▶ **Work to complete**
Output the lines of the data from the very beginning up to and including the line containing "left elbow: (225, 132, -1)" as a JSON list of strings, one string per line. Leave out blank lines and the picture.

Stored entries:
○ ○ ○

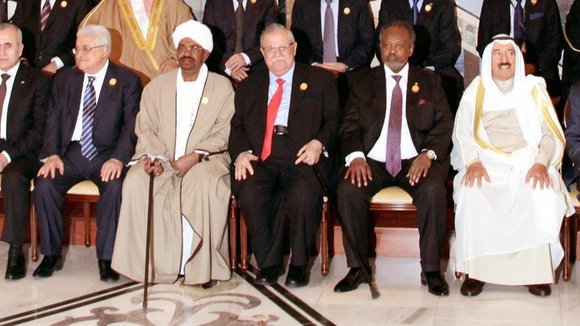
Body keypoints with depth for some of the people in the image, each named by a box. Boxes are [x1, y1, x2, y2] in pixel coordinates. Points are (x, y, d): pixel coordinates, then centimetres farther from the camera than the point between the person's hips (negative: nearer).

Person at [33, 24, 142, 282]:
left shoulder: (127, 81, 3)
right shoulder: (64, 79, 14)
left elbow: (131, 125, -6)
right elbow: (53, 120, 9)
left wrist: (118, 159, -21)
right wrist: (51, 154, -9)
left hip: (106, 155, -3)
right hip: (70, 153, 3)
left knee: (115, 187, -32)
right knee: (44, 184, -23)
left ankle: (106, 258, -17)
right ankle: (51, 254, -6)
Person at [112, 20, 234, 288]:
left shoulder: (222, 87, 9)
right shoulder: (157, 86, 17)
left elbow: (225, 132, -1)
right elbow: (146, 128, 10)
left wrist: (196, 155, -17)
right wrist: (152, 155, -11)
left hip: (205, 159, -2)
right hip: (162, 160, 3)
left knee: (207, 184, -35)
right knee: (135, 181, -27)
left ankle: (204, 265, -24)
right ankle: (148, 263, -19)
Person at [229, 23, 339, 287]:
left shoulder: (320, 80, 16)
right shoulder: (248, 87, 24)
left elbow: (333, 121, 10)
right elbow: (237, 126, 18)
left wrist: (319, 143, -10)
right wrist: (241, 152, -3)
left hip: (302, 160, -2)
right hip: (261, 162, 2)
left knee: (304, 194, -35)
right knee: (249, 193, -31)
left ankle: (299, 264, -13)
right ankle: (269, 263, -12)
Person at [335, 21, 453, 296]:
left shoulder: (430, 81, 14)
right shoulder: (363, 83, 14)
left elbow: (444, 124, 4)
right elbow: (350, 126, 6)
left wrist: (428, 154, -16)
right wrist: (355, 156, -15)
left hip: (416, 161, -1)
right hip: (373, 162, 1)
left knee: (434, 190, -32)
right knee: (348, 189, -29)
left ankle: (431, 269, -18)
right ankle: (358, 266, -14)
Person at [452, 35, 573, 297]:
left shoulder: (534, 89, 14)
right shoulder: (475, 91, 14)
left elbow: (551, 133, 6)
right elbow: (462, 133, 4)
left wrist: (541, 163, -13)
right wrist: (473, 162, -15)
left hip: (528, 165, 0)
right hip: (485, 165, 0)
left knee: (542, 195, -31)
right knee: (470, 194, -31)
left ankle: (537, 271, -20)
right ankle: (475, 270, -20)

○ ○ ○

▶ **Finished exercise**
[
  "Body keypoints with depth for some of the people in the image, each named by a box. Boxes are [x1, y1, x2, y2] in pixel coordinates. Points are (x, y, d): pixel coordinates, then centimetres farther from the camera than the point between the person's hips (negative: nearer).",
  "Person at [33, 24, 142, 282]:",
  "left shoulder: (127, 81, 3)",
  "right shoulder: (64, 79, 14)",
  "left elbow: (131, 125, -6)",
  "right elbow: (53, 120, 9)",
  "left wrist: (118, 159, -21)",
  "right wrist: (51, 154, -9)",
  "left hip: (106, 155, -3)",
  "right hip: (70, 153, 3)",
  "left knee: (115, 187, -32)",
  "right knee: (44, 184, -23)",
  "left ankle: (106, 258, -17)",
  "right ankle: (51, 254, -6)",
  "Person at [112, 20, 234, 288]:",
  "left shoulder: (222, 87, 9)",
  "right shoulder: (157, 86, 17)",
  "left elbow: (225, 132, -1)"
]